Seine bisherigen politischen Äußerungen zeigen ein Muster von vereinfachten Lösungen, die oft keine Umsetzbarkeit aufzeigen. Dies wurde etwa in seiner Forderung deutlich, die „illegale Einreise per Richtlinienkompetenz zu stoppen“ – ein Vorschlag, der die rechtlichen Grenzen der Richtlinienkompetenz ignoriert und die Komplexität der europäischen Asylpolitik völlig außer Acht lässt. In einer Zeit, in der die Welt von multiplen Krisen geprägt ist – von geopolitischen Spannungen bis hin zu Klimawandel und Digitalisierung – wirken solche simplifizierten Vorschläge wenig vertrauenswürdig.
Die Anforderungen an eine exekutive Führungskraft gehen weit über das hinaus, was Friedrich Merz bisher gezeigt hat. Ein Kanzler muss nicht nur Visionen entwickeln, sondern diese auch durch belastbare Strategien und kluge Diplomatie umsetzen können. Während Deutschland vor globalen Herausforderungen steht, die eine erfahrene und belastbare Führung erfordern, wirft Merz’ fehlende Regierungserfahrung die Frage auf, ob er dieser Verantwortung gewachsen ist – oder ob seine Kandidatur mehr von populistischen Parolen als von substanziellem Gestaltungswillen geprägt ist.
Europäische Zusammenarbeit statt populistischer Forderungen
Die Herausforderungen der europäischen Migrationspolitik liegen nicht in nationalen Maßnahmen, sondern in der strukturellen Dysfunktion der EU-weiten Zusammenarbeit. Die Dublin-Verordnung verpflichtet das Erstaufnahmeland, Asylanträge zu bearbeiten und gegebenenfalls abgelehnte Asylbewerber zurückzunehmen. Doch die praktische Umsetzung scheitert immer wieder. Länder wie Italien, Griechenland oder Ungarn blockieren Rückführungen systematisch, während Länder wie Deutschland, Schweden und Frankreich die Hauptlast tragen.
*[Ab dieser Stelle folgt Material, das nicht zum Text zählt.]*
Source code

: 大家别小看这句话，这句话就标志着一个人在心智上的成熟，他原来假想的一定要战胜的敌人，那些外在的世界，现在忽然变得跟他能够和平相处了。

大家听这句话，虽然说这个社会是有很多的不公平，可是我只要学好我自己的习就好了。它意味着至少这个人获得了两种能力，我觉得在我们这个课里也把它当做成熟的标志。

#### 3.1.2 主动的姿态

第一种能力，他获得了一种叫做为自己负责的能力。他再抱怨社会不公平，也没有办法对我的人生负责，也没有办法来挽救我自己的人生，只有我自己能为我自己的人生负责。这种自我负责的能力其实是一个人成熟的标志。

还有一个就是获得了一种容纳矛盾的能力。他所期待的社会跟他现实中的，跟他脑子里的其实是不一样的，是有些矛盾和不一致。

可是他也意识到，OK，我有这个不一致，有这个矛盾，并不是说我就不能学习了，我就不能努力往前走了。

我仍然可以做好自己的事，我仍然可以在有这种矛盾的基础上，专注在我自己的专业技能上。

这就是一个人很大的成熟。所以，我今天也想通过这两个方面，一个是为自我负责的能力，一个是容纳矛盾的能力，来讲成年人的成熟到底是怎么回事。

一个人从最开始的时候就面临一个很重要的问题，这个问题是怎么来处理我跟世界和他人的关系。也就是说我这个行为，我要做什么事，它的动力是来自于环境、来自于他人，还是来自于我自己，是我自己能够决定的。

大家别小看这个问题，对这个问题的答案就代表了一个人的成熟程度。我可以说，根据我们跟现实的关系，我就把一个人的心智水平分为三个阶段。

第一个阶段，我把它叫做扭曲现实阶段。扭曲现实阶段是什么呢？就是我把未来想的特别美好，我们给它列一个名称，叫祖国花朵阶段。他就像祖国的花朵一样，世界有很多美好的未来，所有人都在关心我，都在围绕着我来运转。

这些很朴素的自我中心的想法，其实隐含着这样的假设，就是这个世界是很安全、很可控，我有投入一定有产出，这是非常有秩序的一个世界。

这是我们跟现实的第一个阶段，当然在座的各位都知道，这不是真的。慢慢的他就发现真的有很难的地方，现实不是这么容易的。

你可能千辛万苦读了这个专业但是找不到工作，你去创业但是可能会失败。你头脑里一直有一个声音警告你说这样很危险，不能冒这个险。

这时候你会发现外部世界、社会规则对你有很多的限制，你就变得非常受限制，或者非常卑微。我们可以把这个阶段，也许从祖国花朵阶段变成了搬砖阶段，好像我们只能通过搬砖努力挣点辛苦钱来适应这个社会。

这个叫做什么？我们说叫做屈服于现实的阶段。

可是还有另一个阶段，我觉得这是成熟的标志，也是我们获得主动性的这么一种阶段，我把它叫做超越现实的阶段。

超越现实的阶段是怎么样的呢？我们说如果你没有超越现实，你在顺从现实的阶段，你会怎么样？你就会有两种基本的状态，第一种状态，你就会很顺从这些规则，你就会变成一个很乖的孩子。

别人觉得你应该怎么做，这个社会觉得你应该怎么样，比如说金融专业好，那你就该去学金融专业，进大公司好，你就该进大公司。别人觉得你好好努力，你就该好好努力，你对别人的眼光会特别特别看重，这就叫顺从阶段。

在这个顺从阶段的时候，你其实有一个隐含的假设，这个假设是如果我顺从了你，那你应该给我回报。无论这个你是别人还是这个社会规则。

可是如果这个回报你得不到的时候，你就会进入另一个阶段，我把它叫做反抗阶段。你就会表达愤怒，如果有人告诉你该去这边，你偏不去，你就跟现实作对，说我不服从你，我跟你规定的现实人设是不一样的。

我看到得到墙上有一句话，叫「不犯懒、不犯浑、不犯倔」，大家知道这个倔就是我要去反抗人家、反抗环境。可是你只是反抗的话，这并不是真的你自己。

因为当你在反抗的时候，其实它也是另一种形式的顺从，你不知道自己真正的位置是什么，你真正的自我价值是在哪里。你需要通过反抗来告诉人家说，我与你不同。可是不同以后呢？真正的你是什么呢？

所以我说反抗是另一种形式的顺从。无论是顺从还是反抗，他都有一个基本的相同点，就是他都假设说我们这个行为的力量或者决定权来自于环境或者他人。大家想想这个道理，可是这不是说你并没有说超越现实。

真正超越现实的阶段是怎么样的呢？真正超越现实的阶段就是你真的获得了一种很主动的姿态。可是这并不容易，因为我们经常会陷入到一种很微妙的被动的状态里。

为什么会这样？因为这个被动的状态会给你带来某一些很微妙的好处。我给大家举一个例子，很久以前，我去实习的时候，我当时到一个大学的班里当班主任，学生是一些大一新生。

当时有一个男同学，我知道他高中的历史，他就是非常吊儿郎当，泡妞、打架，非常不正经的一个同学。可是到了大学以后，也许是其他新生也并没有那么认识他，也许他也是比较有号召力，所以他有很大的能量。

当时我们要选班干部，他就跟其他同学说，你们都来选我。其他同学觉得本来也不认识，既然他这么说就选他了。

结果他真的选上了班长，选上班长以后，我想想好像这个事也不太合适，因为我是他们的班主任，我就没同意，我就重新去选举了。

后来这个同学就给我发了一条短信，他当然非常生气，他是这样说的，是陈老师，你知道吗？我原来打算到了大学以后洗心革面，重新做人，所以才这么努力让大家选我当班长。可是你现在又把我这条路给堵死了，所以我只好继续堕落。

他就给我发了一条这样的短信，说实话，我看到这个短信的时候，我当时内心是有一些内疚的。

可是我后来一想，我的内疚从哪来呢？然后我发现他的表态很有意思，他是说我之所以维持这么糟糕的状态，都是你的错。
Laut einer Studie der Europäischen Kommission aus 2024 wurden nur 21 Prozent aller Rückführungsbescheide in der EU tatsächlich umgesetzt. In Deutschland lag die Quote bei etwa 10 Prozent – das bedeutet, dass von mehr als 50.000 abgelehnten Asylbewerbern nur etwa 5.000 zurückgeführt wurden. Der bürokratische Aufwand ist enorm: Jeder Rückführungsversuch kostet den deutschen Staat im Schnitt zwischen 5.000 und 10.000 Euro. Diese Kosten steigen bei komplizierten Fällen, etwa wenn Herkunftsländer wie Afghanistan, Pakistan oder Syrien die Rücknahme verweigern oder keine gültigen Dokumente ausstellen.
Hinzu kommt, dass die EU selbst kaum Druckmittel hat, um die Einhaltung der Dublin-Verordnung durchzusetzen. Länder wie Italien oder Griechenland argumentieren, dass die ungleiche Verteilung von Geflüchteten an den Außengrenzen der EU sie überfordert. Solange es keine gemeinsame Strategie gibt, bleibt die Rückführung ineffizient und teuer.
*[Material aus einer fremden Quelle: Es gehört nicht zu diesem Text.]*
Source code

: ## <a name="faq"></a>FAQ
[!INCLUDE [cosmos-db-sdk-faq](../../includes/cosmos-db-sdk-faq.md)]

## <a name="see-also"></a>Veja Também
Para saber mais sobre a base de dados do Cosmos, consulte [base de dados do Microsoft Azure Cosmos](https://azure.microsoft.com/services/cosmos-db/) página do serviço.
Friedrich Merz konzentriert sich jedoch auf nationale Forderungen, die diese systemischen Probleme ignorieren. Seine Vorschläge, schärfere Grenzkontrollen und schnellere Abschiebungen einzuführen, bieten keine Lösung für die tatsächlichen Hindernisse. Nationale Alleingänge verschärfen vielmehr die Spannungen innerhalb der EU, ohne die Herausforderungen langfristig zu bewältigen.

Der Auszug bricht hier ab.